Sabrina feels that the roadway leading to the trailhead, at the Lac Patrice parking lot, is just as interesting. You have to drive for 20 minutes on Route 24, a windy gravel road. The fact that you have to drive more slowly allows you to discover this remote sector where visitors are few and far between. As the road passes by several lakes and streams, wildlife sightings are common. “A guaranteed "wow!" Sabrina believes.

The trail can be visited all year round but is at its most beautiful in the fall when this very leafy red maple sector is bursting with colour. “A rarity in our park and our region!” concludes Sabrina.

Yan Kaczynski | © Sépaq

Parc national d’Aiguebelle (Abitibi-Témiscamingue)

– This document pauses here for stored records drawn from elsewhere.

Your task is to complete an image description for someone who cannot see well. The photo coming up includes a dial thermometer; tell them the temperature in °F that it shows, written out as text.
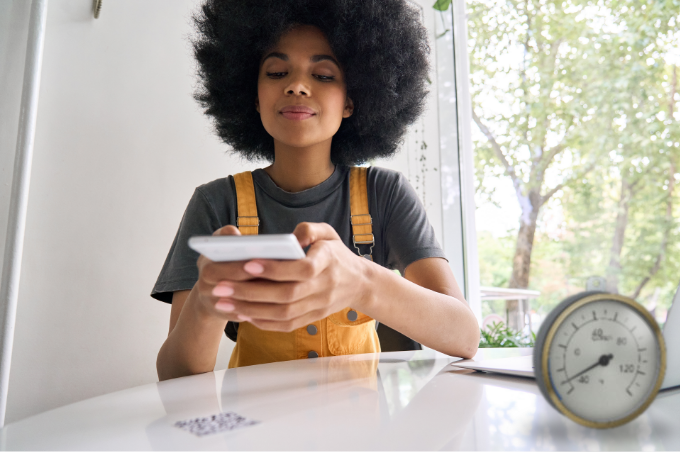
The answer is -30 °F
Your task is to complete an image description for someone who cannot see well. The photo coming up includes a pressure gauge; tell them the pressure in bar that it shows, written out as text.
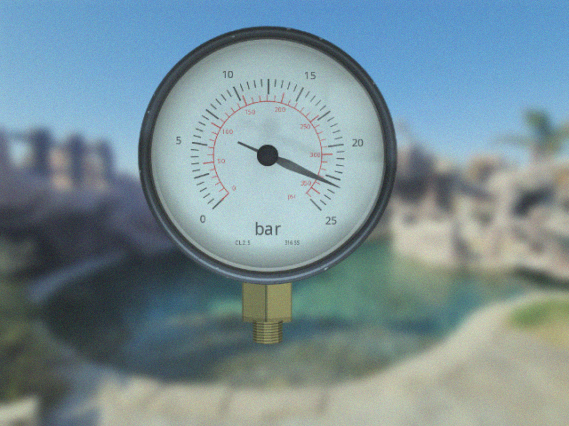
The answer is 23 bar
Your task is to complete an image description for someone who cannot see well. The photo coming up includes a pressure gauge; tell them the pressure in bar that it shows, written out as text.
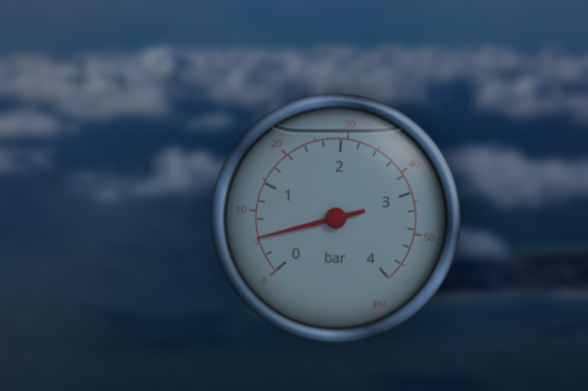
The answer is 0.4 bar
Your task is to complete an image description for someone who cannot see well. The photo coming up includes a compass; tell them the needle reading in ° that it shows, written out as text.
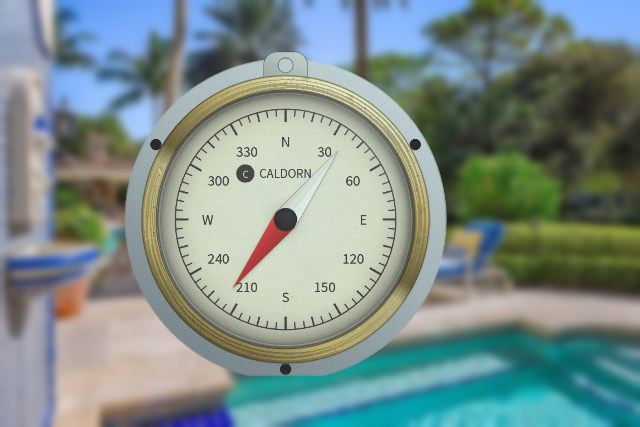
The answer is 217.5 °
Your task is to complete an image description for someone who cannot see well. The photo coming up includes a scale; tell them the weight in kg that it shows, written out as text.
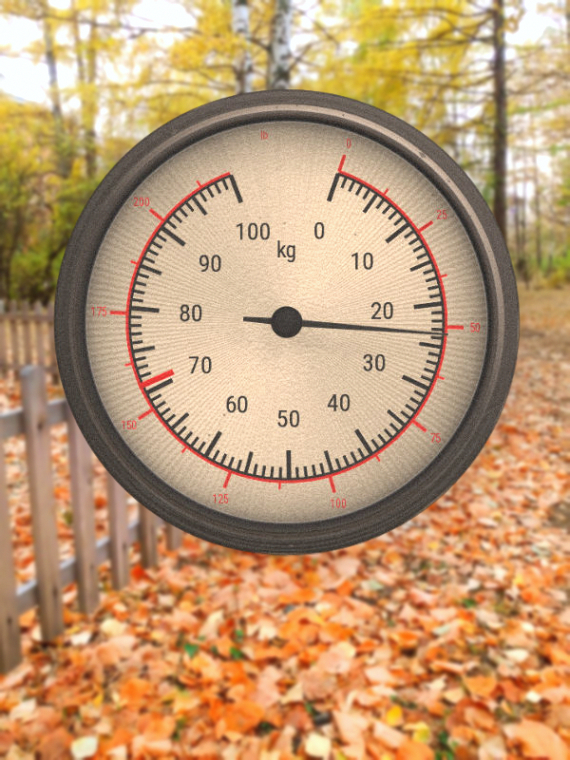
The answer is 23.5 kg
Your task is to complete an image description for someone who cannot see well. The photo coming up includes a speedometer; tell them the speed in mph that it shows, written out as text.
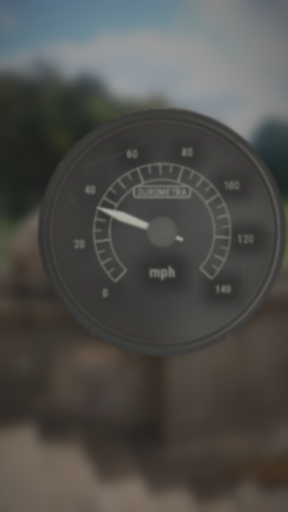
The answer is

Hike down Le Garde-feu trail

Top pick by Christine, operations manager.

Itself not well-known, Parc national d’Aiguebelle features more than 30 km of hiking trails for those who dare to venture into its beautiful territory. The favourite trail of Christine, an operations manager, is Le Garde-feu (2 km return – 1 hr, intermediate level).

Le Garde-Feu trail puts hikers in the shoes of a fire warden by leading them toward the recreation of a fire tower (replica of the original tower), on top of a hill. “The view of the landscape is magnificent,” guarantees Christine. As you ascend, a series of interpretive panels will tell you about the tools, fire fighting techniques, and lifestyle of fire wardens. The trail can be accessed from the Garde-feu parking lot, on Route 24.

Le Garde-Feu trail is accessible all year round and is particularly impressive in fall during the Festival des couleurs.